Read More...Grandparent Rights via Colorado and Facebook/Cyberstalking
Posted by Roy Smith on Apr 03rd 2015Ledoux-Nottingham v. Downs: 5th DCA, April 2, 2015
The parties lived in Colorado. Ex-Wife moved to Florida with the minor children shortly after her ex-husband's death. Ex-husband's parents (paternal grandparents) timely initiated a proceeding in Colorado, seeking visitation with the children (something that is allowed in Colorado but not in Florida). In 2012 the Colorado court rendered a final order determining that it was in the best interest for the minor children for the Grandparents to have visitation and telephone contact. Mother, in 2014, moved to domesticate the Colorado in Florida (which does not recognize grandparent visitation rights) and to modify the the Colorado order to remove the grandparent time sharing as not being constitutional and against public policy in Florida. Domestication was granted but modification was denied. Mother, on appeal, did not challenge the jurisdiction of the Colorado court to enter its final order or the domestication of the Colorado order pursuant to the Full Faith and Credit Clause of the U.S. Constitution. Instead, Mother argued that the Colorado order in unenforceable as a matter of Florida law and public policy because it violates child rearing autonomy guaranteed to parents under the Florida Constitution. The 5th DCA affirmed the trial court's decision but also noted conflict with the 4th DCA which has found that the Full Faith and Credit Clause does not trump Florida's overriding public policy of a guarantee. This is the second time the 5th DCA has certified this conflict between the DCAs and may finally result in a Florida Supreme Court decision in the near future.
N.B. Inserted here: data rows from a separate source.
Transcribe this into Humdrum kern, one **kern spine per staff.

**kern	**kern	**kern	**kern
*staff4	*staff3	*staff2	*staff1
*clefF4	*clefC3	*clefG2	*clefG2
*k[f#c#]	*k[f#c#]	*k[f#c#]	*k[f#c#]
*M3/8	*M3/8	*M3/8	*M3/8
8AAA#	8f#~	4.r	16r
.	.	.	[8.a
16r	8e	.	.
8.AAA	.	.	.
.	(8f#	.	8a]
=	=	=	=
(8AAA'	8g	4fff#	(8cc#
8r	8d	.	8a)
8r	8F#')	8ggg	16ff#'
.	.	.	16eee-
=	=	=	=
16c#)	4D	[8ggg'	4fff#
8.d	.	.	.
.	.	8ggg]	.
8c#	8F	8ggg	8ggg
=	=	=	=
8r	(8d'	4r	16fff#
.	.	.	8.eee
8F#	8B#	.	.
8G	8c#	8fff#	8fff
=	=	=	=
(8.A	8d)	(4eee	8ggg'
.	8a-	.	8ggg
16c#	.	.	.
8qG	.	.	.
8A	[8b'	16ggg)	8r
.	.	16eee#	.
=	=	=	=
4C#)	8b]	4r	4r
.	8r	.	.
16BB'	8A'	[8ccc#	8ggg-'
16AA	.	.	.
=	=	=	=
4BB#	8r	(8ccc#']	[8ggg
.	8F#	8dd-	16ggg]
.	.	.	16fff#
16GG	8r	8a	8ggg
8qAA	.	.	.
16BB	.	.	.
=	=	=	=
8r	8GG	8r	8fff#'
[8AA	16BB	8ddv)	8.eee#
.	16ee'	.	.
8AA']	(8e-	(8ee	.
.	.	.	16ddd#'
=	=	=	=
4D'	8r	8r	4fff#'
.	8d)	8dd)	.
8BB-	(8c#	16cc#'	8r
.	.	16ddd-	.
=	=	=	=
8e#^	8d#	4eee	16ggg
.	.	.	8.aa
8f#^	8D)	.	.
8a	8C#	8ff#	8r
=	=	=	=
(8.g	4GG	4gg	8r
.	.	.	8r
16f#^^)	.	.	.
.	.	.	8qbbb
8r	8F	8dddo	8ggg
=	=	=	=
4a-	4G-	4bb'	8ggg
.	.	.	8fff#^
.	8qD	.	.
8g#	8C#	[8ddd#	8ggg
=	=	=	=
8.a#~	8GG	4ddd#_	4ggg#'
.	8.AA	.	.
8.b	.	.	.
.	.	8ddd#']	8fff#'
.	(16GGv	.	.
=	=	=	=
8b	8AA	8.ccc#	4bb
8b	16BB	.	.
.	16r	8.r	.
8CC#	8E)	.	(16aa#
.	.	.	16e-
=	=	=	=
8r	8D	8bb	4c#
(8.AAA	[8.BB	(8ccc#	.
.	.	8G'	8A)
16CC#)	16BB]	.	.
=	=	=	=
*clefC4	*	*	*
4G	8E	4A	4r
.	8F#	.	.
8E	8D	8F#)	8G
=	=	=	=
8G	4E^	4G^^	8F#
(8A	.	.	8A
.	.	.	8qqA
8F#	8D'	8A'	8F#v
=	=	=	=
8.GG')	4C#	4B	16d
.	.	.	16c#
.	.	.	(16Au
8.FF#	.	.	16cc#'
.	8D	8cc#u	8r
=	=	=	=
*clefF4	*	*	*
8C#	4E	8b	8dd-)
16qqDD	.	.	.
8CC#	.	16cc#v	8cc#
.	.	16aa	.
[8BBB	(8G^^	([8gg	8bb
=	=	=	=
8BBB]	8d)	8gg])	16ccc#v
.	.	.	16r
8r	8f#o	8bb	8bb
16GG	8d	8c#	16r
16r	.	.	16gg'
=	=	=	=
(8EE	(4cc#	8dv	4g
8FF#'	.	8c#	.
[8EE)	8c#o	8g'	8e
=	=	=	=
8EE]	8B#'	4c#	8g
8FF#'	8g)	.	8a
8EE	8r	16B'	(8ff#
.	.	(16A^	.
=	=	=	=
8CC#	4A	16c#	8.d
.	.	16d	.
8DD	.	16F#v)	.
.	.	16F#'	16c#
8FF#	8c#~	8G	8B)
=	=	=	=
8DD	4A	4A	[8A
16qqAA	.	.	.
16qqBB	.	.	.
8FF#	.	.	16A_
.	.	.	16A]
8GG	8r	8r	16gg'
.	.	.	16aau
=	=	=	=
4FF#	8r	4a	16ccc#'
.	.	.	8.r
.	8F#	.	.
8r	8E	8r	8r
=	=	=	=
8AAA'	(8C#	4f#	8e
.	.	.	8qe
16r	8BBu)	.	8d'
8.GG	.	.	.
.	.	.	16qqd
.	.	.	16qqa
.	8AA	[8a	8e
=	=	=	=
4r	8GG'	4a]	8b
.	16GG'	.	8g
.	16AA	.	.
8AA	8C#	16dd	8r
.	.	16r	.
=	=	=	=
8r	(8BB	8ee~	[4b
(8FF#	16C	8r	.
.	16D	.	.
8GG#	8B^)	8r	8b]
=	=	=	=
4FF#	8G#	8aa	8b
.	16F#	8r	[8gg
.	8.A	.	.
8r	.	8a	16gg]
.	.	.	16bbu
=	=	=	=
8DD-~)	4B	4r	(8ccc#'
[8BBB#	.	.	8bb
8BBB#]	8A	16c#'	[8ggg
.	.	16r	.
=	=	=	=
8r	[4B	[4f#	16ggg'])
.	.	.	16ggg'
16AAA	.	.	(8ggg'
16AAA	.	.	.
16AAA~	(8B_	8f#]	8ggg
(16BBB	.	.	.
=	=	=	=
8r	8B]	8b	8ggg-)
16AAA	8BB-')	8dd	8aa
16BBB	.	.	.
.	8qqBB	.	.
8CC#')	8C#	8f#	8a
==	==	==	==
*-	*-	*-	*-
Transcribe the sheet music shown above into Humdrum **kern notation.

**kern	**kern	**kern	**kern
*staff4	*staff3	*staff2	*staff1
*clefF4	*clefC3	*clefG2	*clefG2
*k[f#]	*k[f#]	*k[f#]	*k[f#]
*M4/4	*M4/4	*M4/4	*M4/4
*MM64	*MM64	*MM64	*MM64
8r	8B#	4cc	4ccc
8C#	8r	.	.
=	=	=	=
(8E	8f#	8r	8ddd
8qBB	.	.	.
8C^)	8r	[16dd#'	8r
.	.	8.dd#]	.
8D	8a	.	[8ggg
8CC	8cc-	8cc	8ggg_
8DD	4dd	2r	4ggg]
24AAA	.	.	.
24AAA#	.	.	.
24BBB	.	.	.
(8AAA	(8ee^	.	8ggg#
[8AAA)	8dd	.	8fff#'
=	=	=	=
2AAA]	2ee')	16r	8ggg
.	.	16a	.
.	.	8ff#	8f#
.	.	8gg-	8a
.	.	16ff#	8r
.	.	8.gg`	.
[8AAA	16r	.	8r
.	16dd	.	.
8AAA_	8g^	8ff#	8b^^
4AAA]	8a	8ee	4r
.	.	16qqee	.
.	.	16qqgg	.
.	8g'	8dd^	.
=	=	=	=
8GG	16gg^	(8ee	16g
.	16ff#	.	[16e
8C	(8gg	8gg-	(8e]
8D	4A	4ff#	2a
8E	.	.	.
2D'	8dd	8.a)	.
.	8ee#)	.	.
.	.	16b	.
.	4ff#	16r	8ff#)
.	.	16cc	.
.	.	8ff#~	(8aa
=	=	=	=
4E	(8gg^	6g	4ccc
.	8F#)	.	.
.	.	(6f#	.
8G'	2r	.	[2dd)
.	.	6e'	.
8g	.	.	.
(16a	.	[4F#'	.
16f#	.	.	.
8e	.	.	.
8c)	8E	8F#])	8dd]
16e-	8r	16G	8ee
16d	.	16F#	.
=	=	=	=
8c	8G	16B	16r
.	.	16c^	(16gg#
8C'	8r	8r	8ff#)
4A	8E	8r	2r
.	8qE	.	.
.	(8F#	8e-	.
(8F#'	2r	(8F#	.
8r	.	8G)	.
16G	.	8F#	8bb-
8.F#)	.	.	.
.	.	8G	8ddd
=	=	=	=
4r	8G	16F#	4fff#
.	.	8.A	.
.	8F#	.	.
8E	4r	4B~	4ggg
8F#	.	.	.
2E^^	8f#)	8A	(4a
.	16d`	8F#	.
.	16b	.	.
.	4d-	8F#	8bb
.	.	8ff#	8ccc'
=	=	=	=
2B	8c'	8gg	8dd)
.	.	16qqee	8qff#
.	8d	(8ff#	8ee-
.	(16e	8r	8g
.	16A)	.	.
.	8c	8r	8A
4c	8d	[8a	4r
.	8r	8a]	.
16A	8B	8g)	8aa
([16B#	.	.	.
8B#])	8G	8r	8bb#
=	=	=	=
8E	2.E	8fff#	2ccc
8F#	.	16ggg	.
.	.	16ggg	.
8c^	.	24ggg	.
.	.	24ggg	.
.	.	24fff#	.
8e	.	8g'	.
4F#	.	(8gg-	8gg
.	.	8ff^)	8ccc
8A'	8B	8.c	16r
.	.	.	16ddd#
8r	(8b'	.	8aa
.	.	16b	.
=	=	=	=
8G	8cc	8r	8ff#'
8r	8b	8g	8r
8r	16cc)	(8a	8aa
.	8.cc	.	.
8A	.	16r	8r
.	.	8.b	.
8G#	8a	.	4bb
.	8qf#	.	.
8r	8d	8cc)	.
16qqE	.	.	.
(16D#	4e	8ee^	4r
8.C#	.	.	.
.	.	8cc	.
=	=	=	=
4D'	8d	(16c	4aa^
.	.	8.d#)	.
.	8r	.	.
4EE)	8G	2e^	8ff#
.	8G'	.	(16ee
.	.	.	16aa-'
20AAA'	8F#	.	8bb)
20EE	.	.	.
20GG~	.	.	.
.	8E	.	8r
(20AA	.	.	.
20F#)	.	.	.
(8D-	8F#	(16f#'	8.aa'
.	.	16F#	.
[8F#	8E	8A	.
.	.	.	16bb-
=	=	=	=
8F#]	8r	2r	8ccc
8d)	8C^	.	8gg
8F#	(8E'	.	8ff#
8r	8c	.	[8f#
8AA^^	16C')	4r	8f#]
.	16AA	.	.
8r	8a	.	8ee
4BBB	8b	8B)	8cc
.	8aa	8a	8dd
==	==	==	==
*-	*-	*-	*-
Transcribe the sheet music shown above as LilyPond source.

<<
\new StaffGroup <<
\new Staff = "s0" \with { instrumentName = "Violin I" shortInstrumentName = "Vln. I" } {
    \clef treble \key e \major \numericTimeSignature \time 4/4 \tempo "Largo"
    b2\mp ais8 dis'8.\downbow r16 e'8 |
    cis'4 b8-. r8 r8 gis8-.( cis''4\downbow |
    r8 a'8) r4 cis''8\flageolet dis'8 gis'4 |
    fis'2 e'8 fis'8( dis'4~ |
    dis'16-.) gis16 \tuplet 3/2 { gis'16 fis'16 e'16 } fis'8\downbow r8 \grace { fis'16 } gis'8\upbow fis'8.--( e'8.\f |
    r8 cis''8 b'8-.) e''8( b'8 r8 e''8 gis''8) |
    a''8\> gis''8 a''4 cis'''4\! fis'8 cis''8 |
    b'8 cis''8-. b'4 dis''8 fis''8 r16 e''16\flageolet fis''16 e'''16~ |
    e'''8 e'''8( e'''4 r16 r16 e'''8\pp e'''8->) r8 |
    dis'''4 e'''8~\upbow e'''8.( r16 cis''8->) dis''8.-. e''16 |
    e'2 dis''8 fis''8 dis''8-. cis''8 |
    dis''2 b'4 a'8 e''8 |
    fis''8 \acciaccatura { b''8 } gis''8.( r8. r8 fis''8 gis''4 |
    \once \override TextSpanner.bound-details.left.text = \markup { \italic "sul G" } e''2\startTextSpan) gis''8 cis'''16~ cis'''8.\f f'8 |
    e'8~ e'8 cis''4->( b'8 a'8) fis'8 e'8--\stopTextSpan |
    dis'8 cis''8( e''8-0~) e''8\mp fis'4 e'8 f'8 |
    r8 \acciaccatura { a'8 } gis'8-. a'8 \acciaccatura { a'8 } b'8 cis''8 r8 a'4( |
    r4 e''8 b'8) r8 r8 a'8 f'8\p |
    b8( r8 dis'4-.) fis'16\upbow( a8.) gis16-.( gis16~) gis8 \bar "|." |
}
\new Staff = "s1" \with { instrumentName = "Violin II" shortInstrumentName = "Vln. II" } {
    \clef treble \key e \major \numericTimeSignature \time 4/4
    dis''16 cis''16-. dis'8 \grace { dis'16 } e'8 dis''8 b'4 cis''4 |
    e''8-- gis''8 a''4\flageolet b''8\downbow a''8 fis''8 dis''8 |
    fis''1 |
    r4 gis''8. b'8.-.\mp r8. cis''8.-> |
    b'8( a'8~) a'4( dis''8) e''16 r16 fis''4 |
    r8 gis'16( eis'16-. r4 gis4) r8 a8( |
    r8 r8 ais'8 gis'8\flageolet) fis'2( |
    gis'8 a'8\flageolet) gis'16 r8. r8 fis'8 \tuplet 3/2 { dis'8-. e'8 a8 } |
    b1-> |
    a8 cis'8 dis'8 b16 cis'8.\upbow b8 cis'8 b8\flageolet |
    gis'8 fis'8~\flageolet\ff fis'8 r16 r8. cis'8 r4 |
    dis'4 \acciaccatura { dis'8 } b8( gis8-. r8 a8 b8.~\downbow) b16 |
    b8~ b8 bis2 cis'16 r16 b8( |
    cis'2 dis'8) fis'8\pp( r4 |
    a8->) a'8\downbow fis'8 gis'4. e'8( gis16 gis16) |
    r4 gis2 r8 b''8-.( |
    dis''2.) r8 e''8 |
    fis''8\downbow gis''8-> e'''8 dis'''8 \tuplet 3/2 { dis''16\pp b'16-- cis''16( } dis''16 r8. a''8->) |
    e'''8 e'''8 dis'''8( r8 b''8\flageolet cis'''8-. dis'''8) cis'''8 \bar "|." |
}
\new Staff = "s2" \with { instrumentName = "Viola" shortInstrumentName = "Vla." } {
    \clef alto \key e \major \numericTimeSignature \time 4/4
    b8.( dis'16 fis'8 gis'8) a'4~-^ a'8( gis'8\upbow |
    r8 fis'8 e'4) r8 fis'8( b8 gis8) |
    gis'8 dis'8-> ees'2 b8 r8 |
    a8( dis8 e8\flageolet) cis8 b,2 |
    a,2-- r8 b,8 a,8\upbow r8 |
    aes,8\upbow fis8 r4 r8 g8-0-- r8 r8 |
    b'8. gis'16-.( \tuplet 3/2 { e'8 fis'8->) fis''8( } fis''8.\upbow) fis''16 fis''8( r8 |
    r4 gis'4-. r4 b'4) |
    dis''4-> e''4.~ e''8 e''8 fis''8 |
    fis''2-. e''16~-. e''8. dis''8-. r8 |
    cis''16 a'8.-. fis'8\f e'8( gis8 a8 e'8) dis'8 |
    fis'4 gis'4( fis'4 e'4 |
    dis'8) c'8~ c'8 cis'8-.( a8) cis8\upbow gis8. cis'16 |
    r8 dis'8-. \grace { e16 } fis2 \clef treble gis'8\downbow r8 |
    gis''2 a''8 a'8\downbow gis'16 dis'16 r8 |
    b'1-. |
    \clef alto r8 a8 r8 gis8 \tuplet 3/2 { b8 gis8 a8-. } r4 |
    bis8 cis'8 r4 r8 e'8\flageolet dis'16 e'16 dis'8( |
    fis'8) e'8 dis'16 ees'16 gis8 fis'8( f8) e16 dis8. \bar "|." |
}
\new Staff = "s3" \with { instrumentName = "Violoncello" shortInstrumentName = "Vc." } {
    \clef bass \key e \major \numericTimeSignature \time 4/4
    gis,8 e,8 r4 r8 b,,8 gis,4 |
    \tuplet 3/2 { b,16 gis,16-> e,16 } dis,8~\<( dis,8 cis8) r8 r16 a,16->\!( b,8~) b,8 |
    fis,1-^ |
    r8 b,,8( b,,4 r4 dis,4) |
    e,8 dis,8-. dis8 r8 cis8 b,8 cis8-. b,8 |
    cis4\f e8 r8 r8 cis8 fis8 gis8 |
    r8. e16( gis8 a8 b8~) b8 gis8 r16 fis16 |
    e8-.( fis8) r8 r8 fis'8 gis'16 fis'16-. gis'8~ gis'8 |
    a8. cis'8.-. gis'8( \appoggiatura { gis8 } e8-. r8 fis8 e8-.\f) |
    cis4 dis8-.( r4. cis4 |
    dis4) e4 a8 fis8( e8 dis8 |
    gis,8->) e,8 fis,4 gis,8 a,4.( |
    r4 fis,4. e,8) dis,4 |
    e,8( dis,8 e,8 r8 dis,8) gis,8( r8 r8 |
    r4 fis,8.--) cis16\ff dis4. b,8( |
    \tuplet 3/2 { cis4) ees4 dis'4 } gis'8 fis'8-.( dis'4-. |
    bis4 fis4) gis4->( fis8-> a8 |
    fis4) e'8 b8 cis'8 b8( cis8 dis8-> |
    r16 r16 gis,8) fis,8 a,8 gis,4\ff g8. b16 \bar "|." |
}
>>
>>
Horowitz v. Horowitz: 2nd DCA, April 1, 2015
As there was not competent, substantial evidence establishing that wife was a victim of domestic violence or that she was in imminent danger of becoming a victim of domestic violence, the trail court's granting of an injunction was reversed. An analysis of cyberstalking was provided and it was found that posts to Facebook did not constitute cyberstalking as posts were not directed at a specific person under Florida Statutes 784.048(1)(d). Further, Husband's posts did not "tag" his Wife or mention her explicitly in any way. While the Wife's assertion that her Facebook account was "hacked" was concerning, said behavior, even if true was not cyberstalking as it is not an electronic communication. Wife did claim that the posts were a "matter of concern" and "prevented [her] from having any privacy within [her] own home. However, said statements were conclusory and vague and not sufficient to show that she had been a victim of domestic violence. Wife also failed to establish that she had a reasonable belief that she was in imminent danger of becoming a victim of domestic violence as the alleged past incidents of domestic violence occurred 15 years ago.